Erin and I don’t speak anymore — well, no more than the polite “hey how are you” on Facebook or an occasional “like” on one of our pictures. It’s the 21st century way of ending a friendship, I guess.
I try not to think about it but my therapist says that’s not right, it’s what caused me to repress all these memories in the first place. I tried to explain to him the thing about avoiding sharp teeth but I’m supposed to work through it. So this is me, I suppose, working through it.
He also says it’s not my fault. None of it — Clay, Gretchen, it wasn’t my fault. I didn’t ask to be raped. I didn’t put the lighter in Gretchen’s hand. Or the gun, for that matter.
I don’t believe him.
They found a box of home movies in my old bedroom. I think Mom must’ve left them behind when she and Clay moved out in 2007. Gretchen found them after being released from the mental hospital — I guess she just went straight to the house on Turner Street — and that’s how the whole thing started.
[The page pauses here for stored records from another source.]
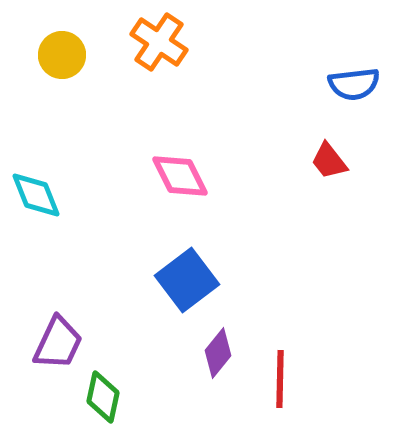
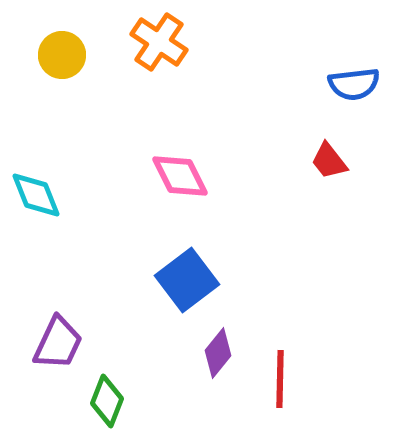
green diamond: moved 4 px right, 4 px down; rotated 9 degrees clockwise
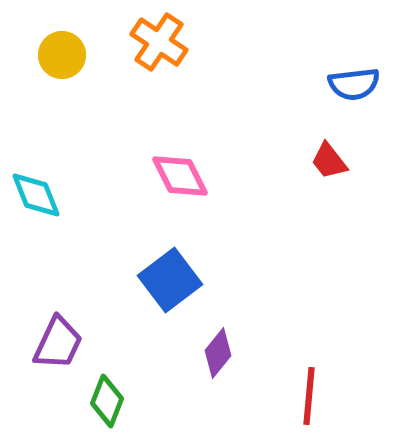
blue square: moved 17 px left
red line: moved 29 px right, 17 px down; rotated 4 degrees clockwise
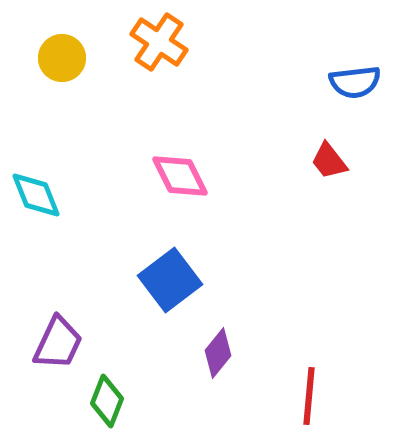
yellow circle: moved 3 px down
blue semicircle: moved 1 px right, 2 px up
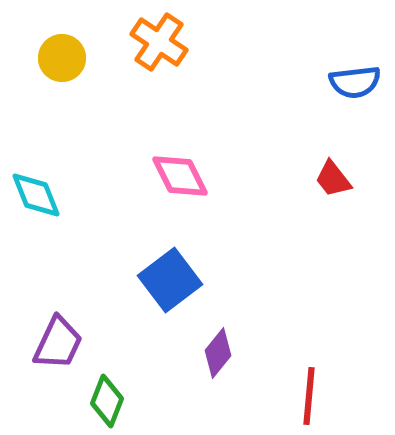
red trapezoid: moved 4 px right, 18 px down
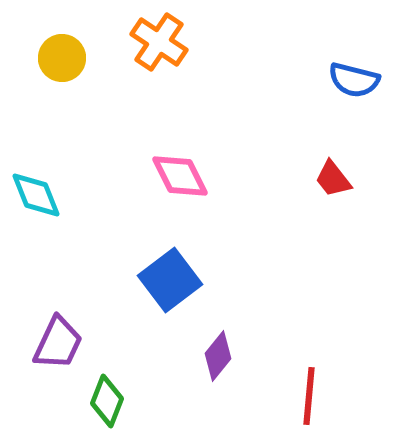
blue semicircle: moved 1 px left, 2 px up; rotated 21 degrees clockwise
purple diamond: moved 3 px down
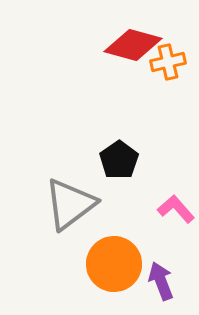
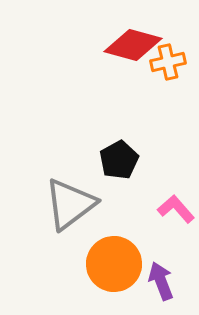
black pentagon: rotated 6 degrees clockwise
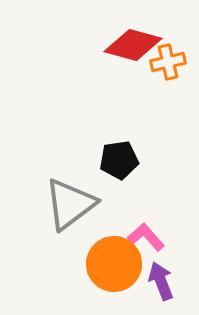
black pentagon: rotated 21 degrees clockwise
pink L-shape: moved 30 px left, 28 px down
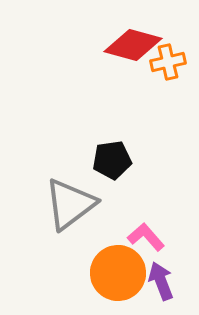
black pentagon: moved 7 px left
orange circle: moved 4 px right, 9 px down
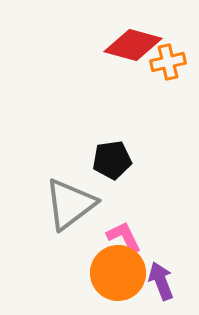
pink L-shape: moved 22 px left; rotated 15 degrees clockwise
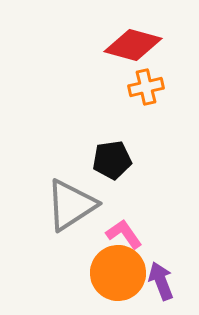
orange cross: moved 22 px left, 25 px down
gray triangle: moved 1 px right, 1 px down; rotated 4 degrees clockwise
pink L-shape: moved 3 px up; rotated 9 degrees counterclockwise
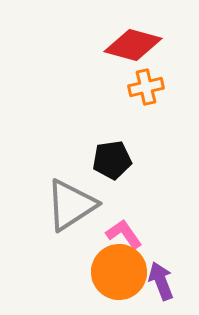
orange circle: moved 1 px right, 1 px up
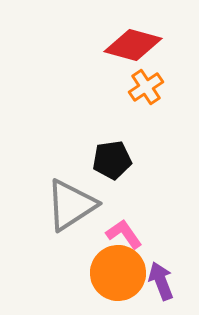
orange cross: rotated 20 degrees counterclockwise
orange circle: moved 1 px left, 1 px down
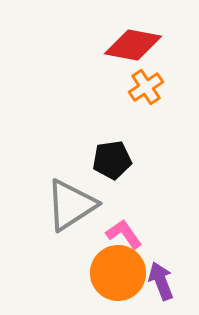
red diamond: rotated 4 degrees counterclockwise
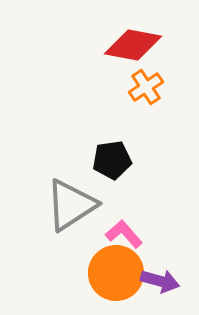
pink L-shape: rotated 6 degrees counterclockwise
orange circle: moved 2 px left
purple arrow: moved 1 px left; rotated 126 degrees clockwise
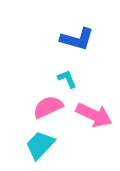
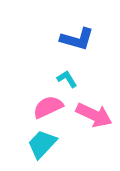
cyan L-shape: rotated 10 degrees counterclockwise
cyan trapezoid: moved 2 px right, 1 px up
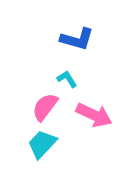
pink semicircle: moved 3 px left; rotated 28 degrees counterclockwise
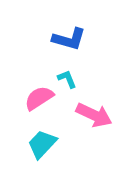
blue L-shape: moved 8 px left
cyan L-shape: rotated 10 degrees clockwise
pink semicircle: moved 6 px left, 9 px up; rotated 20 degrees clockwise
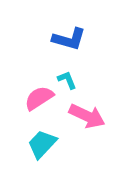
cyan L-shape: moved 1 px down
pink arrow: moved 7 px left, 1 px down
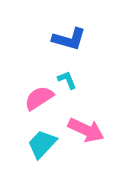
pink arrow: moved 1 px left, 14 px down
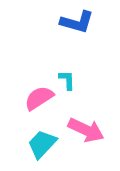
blue L-shape: moved 8 px right, 17 px up
cyan L-shape: rotated 20 degrees clockwise
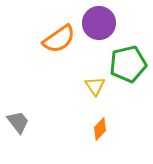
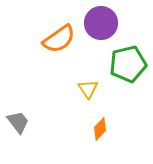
purple circle: moved 2 px right
yellow triangle: moved 7 px left, 3 px down
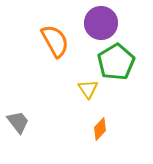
orange semicircle: moved 4 px left, 2 px down; rotated 84 degrees counterclockwise
green pentagon: moved 12 px left, 2 px up; rotated 18 degrees counterclockwise
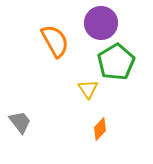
gray trapezoid: moved 2 px right
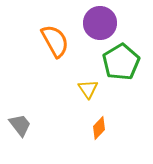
purple circle: moved 1 px left
green pentagon: moved 5 px right
gray trapezoid: moved 3 px down
orange diamond: moved 1 px left, 1 px up
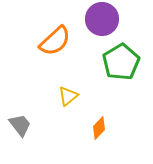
purple circle: moved 2 px right, 4 px up
orange semicircle: rotated 76 degrees clockwise
yellow triangle: moved 20 px left, 7 px down; rotated 25 degrees clockwise
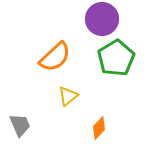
orange semicircle: moved 16 px down
green pentagon: moved 5 px left, 4 px up
gray trapezoid: rotated 15 degrees clockwise
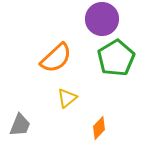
orange semicircle: moved 1 px right, 1 px down
yellow triangle: moved 1 px left, 2 px down
gray trapezoid: rotated 45 degrees clockwise
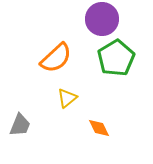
orange diamond: rotated 70 degrees counterclockwise
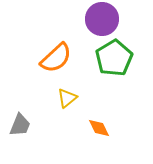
green pentagon: moved 2 px left
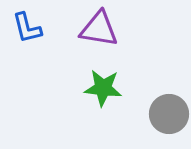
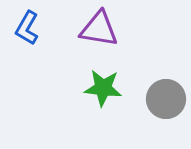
blue L-shape: rotated 44 degrees clockwise
gray circle: moved 3 px left, 15 px up
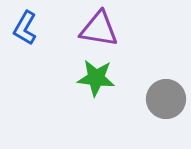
blue L-shape: moved 2 px left
green star: moved 7 px left, 10 px up
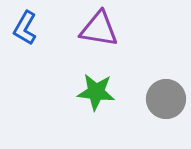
green star: moved 14 px down
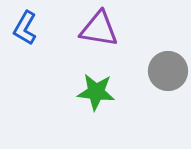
gray circle: moved 2 px right, 28 px up
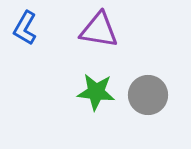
purple triangle: moved 1 px down
gray circle: moved 20 px left, 24 px down
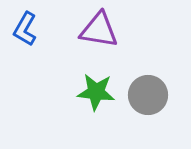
blue L-shape: moved 1 px down
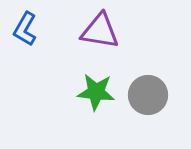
purple triangle: moved 1 px right, 1 px down
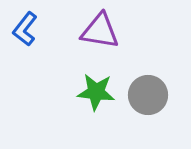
blue L-shape: rotated 8 degrees clockwise
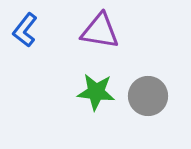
blue L-shape: moved 1 px down
gray circle: moved 1 px down
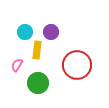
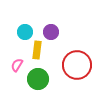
green circle: moved 4 px up
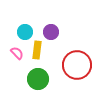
pink semicircle: moved 12 px up; rotated 104 degrees clockwise
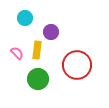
cyan circle: moved 14 px up
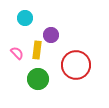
purple circle: moved 3 px down
red circle: moved 1 px left
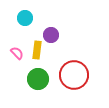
red circle: moved 2 px left, 10 px down
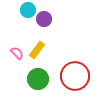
cyan circle: moved 3 px right, 8 px up
purple circle: moved 7 px left, 16 px up
yellow rectangle: rotated 30 degrees clockwise
red circle: moved 1 px right, 1 px down
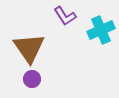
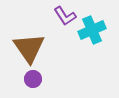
cyan cross: moved 9 px left
purple circle: moved 1 px right
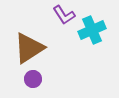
purple L-shape: moved 1 px left, 1 px up
brown triangle: rotated 32 degrees clockwise
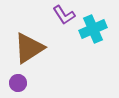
cyan cross: moved 1 px right, 1 px up
purple circle: moved 15 px left, 4 px down
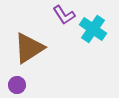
cyan cross: rotated 32 degrees counterclockwise
purple circle: moved 1 px left, 2 px down
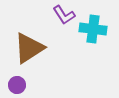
cyan cross: rotated 28 degrees counterclockwise
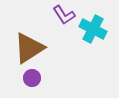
cyan cross: rotated 20 degrees clockwise
purple circle: moved 15 px right, 7 px up
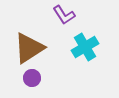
cyan cross: moved 8 px left, 18 px down; rotated 32 degrees clockwise
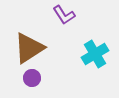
cyan cross: moved 10 px right, 7 px down
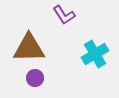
brown triangle: rotated 32 degrees clockwise
purple circle: moved 3 px right
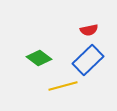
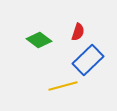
red semicircle: moved 11 px left, 2 px down; rotated 60 degrees counterclockwise
green diamond: moved 18 px up
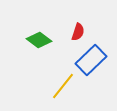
blue rectangle: moved 3 px right
yellow line: rotated 36 degrees counterclockwise
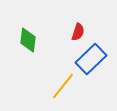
green diamond: moved 11 px left; rotated 60 degrees clockwise
blue rectangle: moved 1 px up
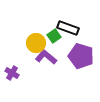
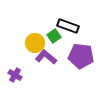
black rectangle: moved 2 px up
yellow circle: moved 1 px left
purple pentagon: rotated 10 degrees counterclockwise
purple cross: moved 3 px right, 2 px down
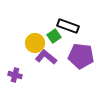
purple cross: rotated 16 degrees counterclockwise
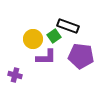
yellow circle: moved 2 px left, 4 px up
purple L-shape: rotated 140 degrees clockwise
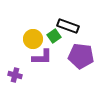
purple L-shape: moved 4 px left
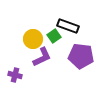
purple L-shape: rotated 25 degrees counterclockwise
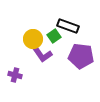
purple L-shape: moved 3 px up; rotated 80 degrees clockwise
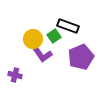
purple pentagon: moved 1 px down; rotated 30 degrees counterclockwise
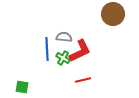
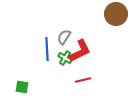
brown circle: moved 3 px right
gray semicircle: rotated 63 degrees counterclockwise
green cross: moved 2 px right
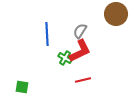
gray semicircle: moved 16 px right, 6 px up
blue line: moved 15 px up
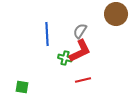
green cross: rotated 16 degrees counterclockwise
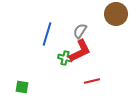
blue line: rotated 20 degrees clockwise
red line: moved 9 px right, 1 px down
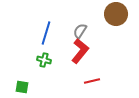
blue line: moved 1 px left, 1 px up
red L-shape: rotated 25 degrees counterclockwise
green cross: moved 21 px left, 2 px down
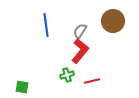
brown circle: moved 3 px left, 7 px down
blue line: moved 8 px up; rotated 25 degrees counterclockwise
green cross: moved 23 px right, 15 px down; rotated 32 degrees counterclockwise
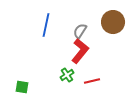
brown circle: moved 1 px down
blue line: rotated 20 degrees clockwise
green cross: rotated 16 degrees counterclockwise
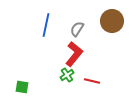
brown circle: moved 1 px left, 1 px up
gray semicircle: moved 3 px left, 2 px up
red L-shape: moved 6 px left, 3 px down
red line: rotated 28 degrees clockwise
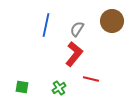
green cross: moved 8 px left, 13 px down
red line: moved 1 px left, 2 px up
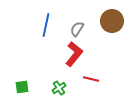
green square: rotated 16 degrees counterclockwise
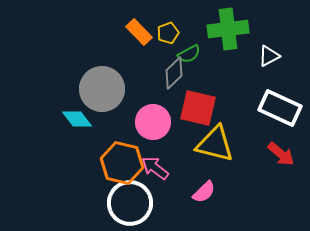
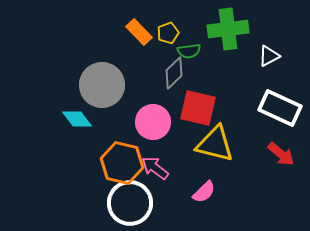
green semicircle: moved 3 px up; rotated 20 degrees clockwise
gray circle: moved 4 px up
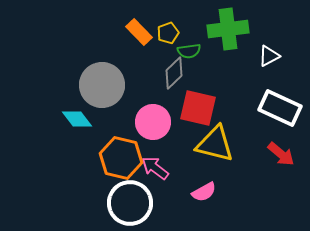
orange hexagon: moved 1 px left, 5 px up
pink semicircle: rotated 15 degrees clockwise
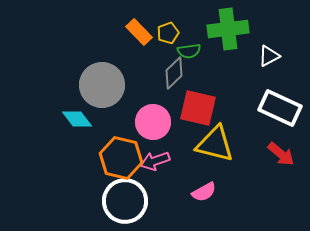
pink arrow: moved 7 px up; rotated 56 degrees counterclockwise
white circle: moved 5 px left, 2 px up
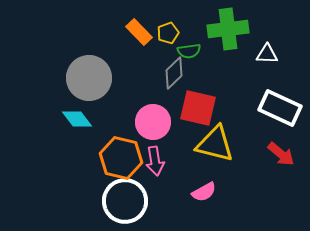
white triangle: moved 2 px left, 2 px up; rotated 30 degrees clockwise
gray circle: moved 13 px left, 7 px up
pink arrow: rotated 80 degrees counterclockwise
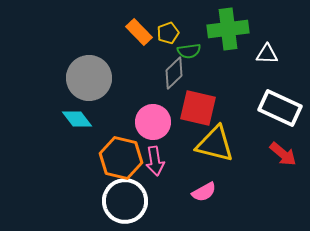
red arrow: moved 2 px right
They’ve been sitting in my hall closet ever since.
For some reason, tonight, I’ve decided to watch them. All of them.
Who knows how many sharp teeth I’ll find. How many times I’ll get bitten by the barbs of my past. But it’s something I have to do. Friendship bracelets and baseball games and teen magazines and flowers being choked by weeds… I need to live it all again. It’s the only way to leave my poisonous childhood behind.
The only thing I’m really afraid of — really, truly terrified of — is what else I’m going to remember.